Но и из темной утробы жизни художник извлекает неведомые до него ослепительные смыслы. Они "темны иль ничтожны" -- с точки зрения господствующей морали. А потому и сам художник всегда раздражающе темен для окружающих. От него и на самом деле исходят опасные для общества импульсы. И я не раз бывал свидетелем того, как само появление Сергея Довлатова в присутственном месте омрачало чиновные физиономии, а вежливый тембр его голоса просто выводил из себя. Как-то сразу и всем становилось ясно: при Довлатове ни глупость, ни пошлость безнаказанно произнести невозможно, Я уж не говорю о грубости.

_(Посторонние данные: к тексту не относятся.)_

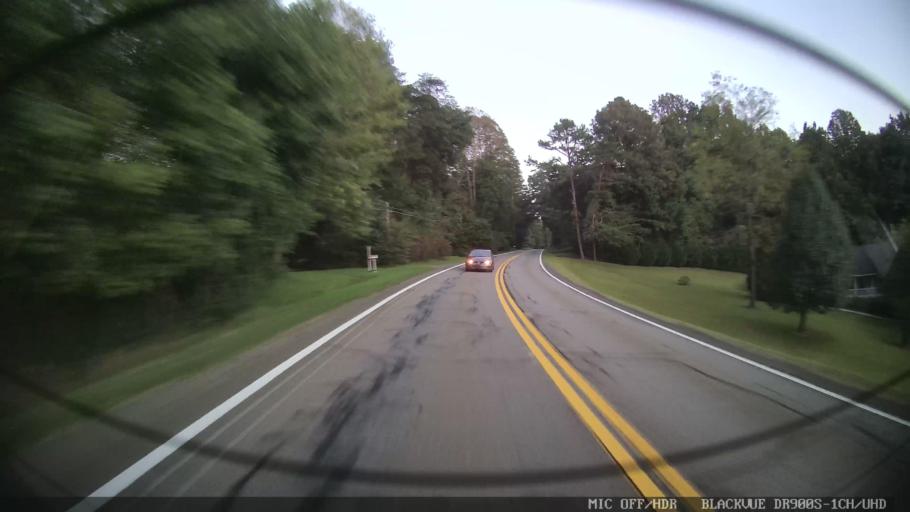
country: US
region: Georgia
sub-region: Gilmer County
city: Ellijay
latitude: 34.7347
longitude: -84.5144
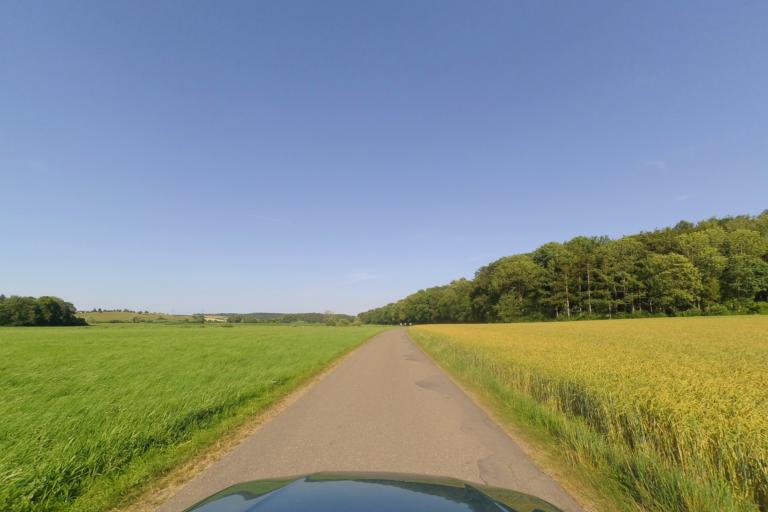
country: DE
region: Baden-Wuerttemberg
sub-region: Regierungsbezirk Stuttgart
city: Hermaringen
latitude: 48.5811
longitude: 10.2461
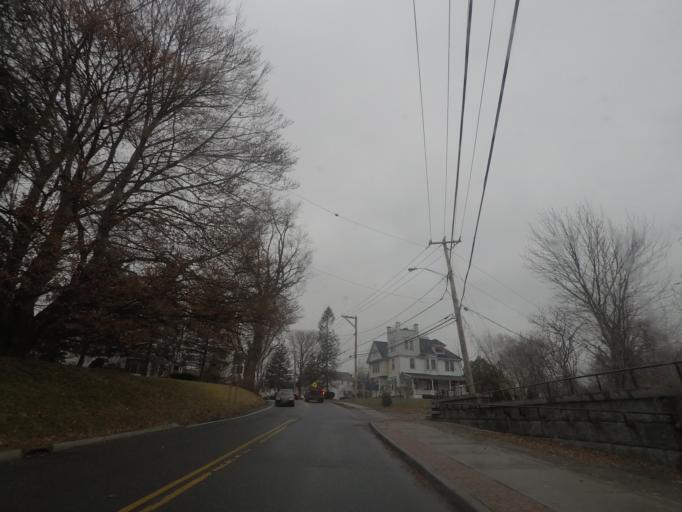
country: US
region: New York
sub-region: Saratoga County
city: Mechanicville
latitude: 42.9007
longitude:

Эту реакцию ни на довлатовские политические взгляды, ни на его всегда оставлявший желать лучшего моральный облик списывать не приходится. На самом деле будоражило -- в том числе и его доброжелателей -- другое: способность художника взволновать человека в минуту, когда волноваться, кажется, никакого повода нет, когда "всем все ясно".
Взгляд художника царапает жизнь, а не скользит по ее идеологизированной поверхности. Довлатов был уверен, например, что строчка из "Конца прекрасной эпохи" Бродского -- "Даже стулья плетеные держатся здесь на болтах и на гайках" -- характеризует время ярче и убийственней, чем обнародование всей подноготной Берии.
Социальная критика в искусстве грешит тем, что едва проявленный негатив выдает за готовый отпечаток действительности и творит над ней неправедный суд. Там, где общественное мнение подозревает в человеческом поведении умысел и злую волю, До-влатов-прозаик обнаруживает живительный, раскрепощающий душу импульс.
Неудивительно, что он питал заведомую слабость к изгоям, к плебсу, частенько предпочитая их общество обществу приличных -- без всяких кавычек -- людей. Нелицемерная, ничем не защищенная открытость дурных волеизъявлений представлялась ему гарантией честности, благопристойное существование -опорой лицемерия. Симпатичнейшие его персонажи -- из этого низкого круга. Заведомый рецидивист Гурин из "Зоны" в этом смысле -- образец. Можно вспомнить "неудержимого русского деграданта" Буша из "Компромисса", удалого Михал Иваныча из "Заповедника". Почти всех героев книги "Чемодан", героиню "Иностранки"... Все они стоят любого генерала.
Аутсайдеры Довлатова -- без всяких метафор -- лишние в нашем цивилизованном мире существа. Они нелепы с точки зрения оприходованньис здравым смыслом критериев и мнений. И все-таки они -- люди. Ничем не уступающие в этом звании своим интеллектуальным тургеневским предтечам.
Трудно установить, отреклись довлатовские герои от социальной жизни или выброшены из нее. Процесс этот взаимообусловлен. Тонкость сюжетов прозаика на это и заострена. Довлатов ненавязчиво фиксирует едва различимую границу между отречением и предательством. Отречением от лжи. И предательством истины.
Большинство выявленных и невыявленных конфликтов довлатовских историй -- в этом пограничном регионе. Они проецируются и на литературную судьбу прозаика. Как и на судьбу других изгнанных или выжитых из России талантливых художников застойных лет. Чаще всего не по собственному разумению, а под идеологическим нажимом они перебирались на Запад. Анонимные "вышестоящие мнения" имели тенденцию неуклонно закручиваться в конкретные "персональные дела". Аморальная сущность предпринятого натиска ясна. Ясен и смысл всех этих акций. Творческую интеллигенцию, отрекавшуюся от неправедных взглядов и действий, цинично зачисляли в предатели.
Чувствительность Довлатова к уродствам и нелепостям жизни едва ли не гипертрофирована. Однако беспощадная зоркость писателя никогда не уводит его в сторону циничных умозаключений. Это определяющая всю довлатовскую эстетику нравственная черта.
Я бы назвал Довлатова сердечным обличителем.